Disputes between board members began two weeks ago when the Commissioners announced their intention of starting talks with the Lakeshore PAWS about a possible deal to have the county provide the land and allow the organization to build a new Shelter facility with their own funds. According to the letter of intent, Lakeshore PAWS would be handling the operations. The county sheriff’s department would still be in charge of county animal control.

Board members Dawn Garmon, Rachael Jones and Ella Holst last week said they had not been included in discussions for the potential partnership and started listing questions they felt should be addressed such as would Lakeshore PAWS be able to run an animal shelter since it is only a rescue facility and whether the recommendations made in a feasibility study done by Shelter Planners of America were still under consideration.

Holst said she did not want the county to take its eyes off the task of getting another shelter built, fearing the talks with Lakeshore PAWS would steer away from that. Jones echoed comments made at the previous County Council meeting that the county needs to be open to other options.

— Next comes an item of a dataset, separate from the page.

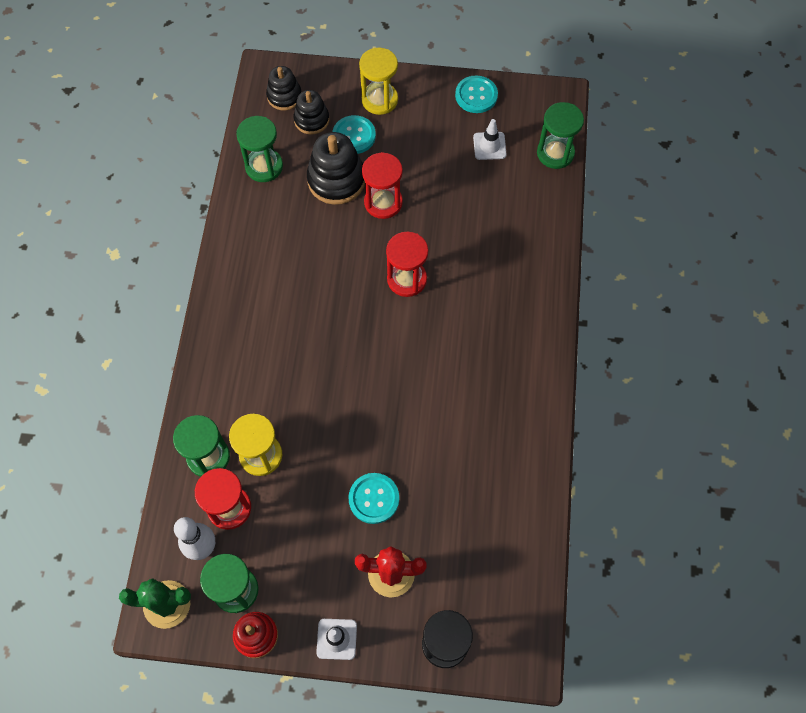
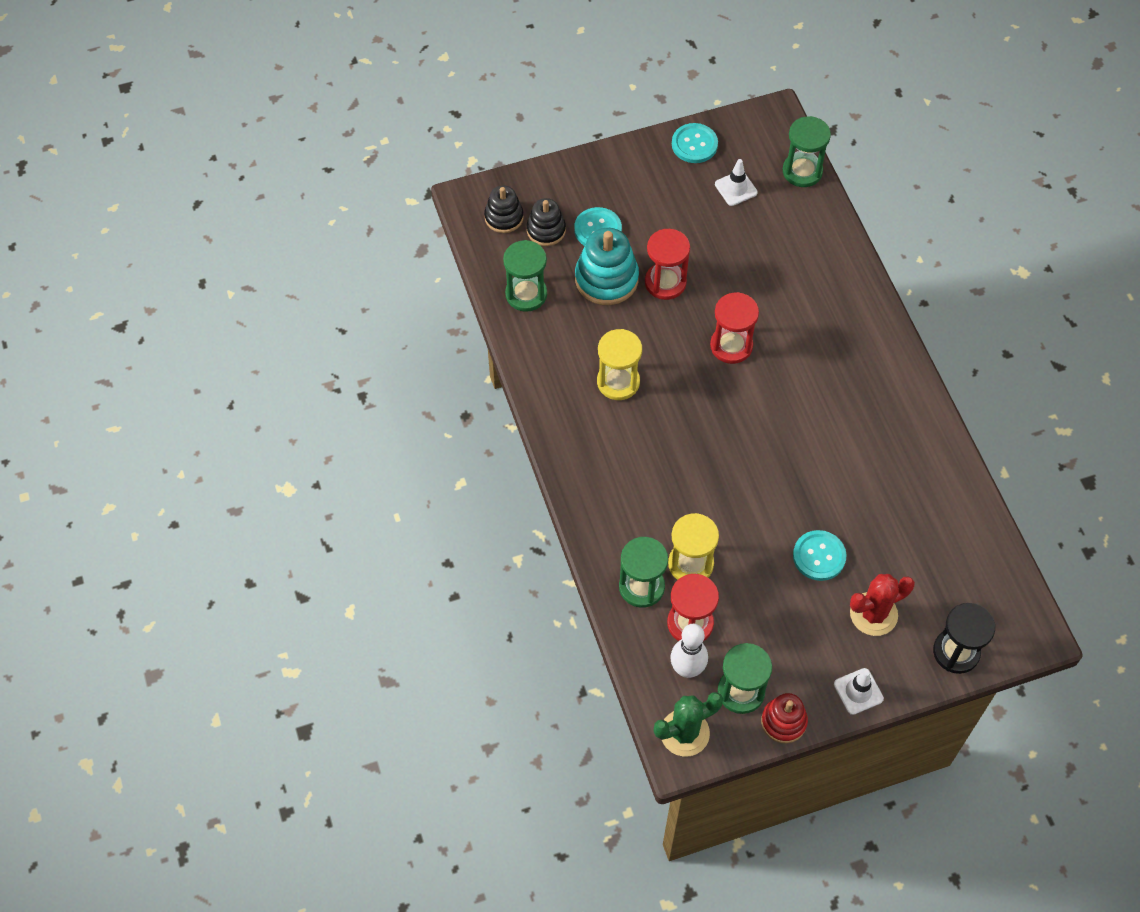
camera: 25 degrees left, 5 degrees down
(336, 180) = (606, 279): black stacking toy -> turquoise stacking toy
(379, 100) = (602, 184): yellow hourglass -> yellow hourglass (618, 382)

However, Evans said that he would advise against the idea to “plow ahead” and build a $3 million shelter with taxpayer money when the Commissioners are negotiating the possibility that would cost taxpayers “zero” dollars. He added that more money saving ventures could be included with a “transfer of daily management” to the non-profit Lakeshore PAWS.

“It is shortsighted and irresponsible to make any judgment of decision before fully exploring this opportunity,” said Evans. “This negative behavior is counter-productive to our negotiations. It cannot be allowed to derail the potential benefits to the taxpayers and the animals.”

Blaney told the Tribune the Shelter Board has been outstanding in their effort to help Shelter director Jon Thomas turn the troubled facility around, but said the board had ultimately suffered from a lack of trust among the members, which is why she decided to resign.

“I think the board did a ton of really good work where help was needed, but it is time to turn the focus to a private partnership” she said.

Lakeshore PAWS president and co-founder Jeanne Sommer was one of the original Shelter board members who had resigned days before the partnership discussions were announced. Sommer said she left the board due to time constraints.

Blaney will however continue to be part of the negotiating team, which also includes a private donor who is offering to match funds that are raised.

Garmon said that she stands by the message of last week’s Shelter Board meeting where board members said they wanted to have the opportunity to evaluate the potential decision with Lakeshore PAWS and bring their concerns to the commissioners.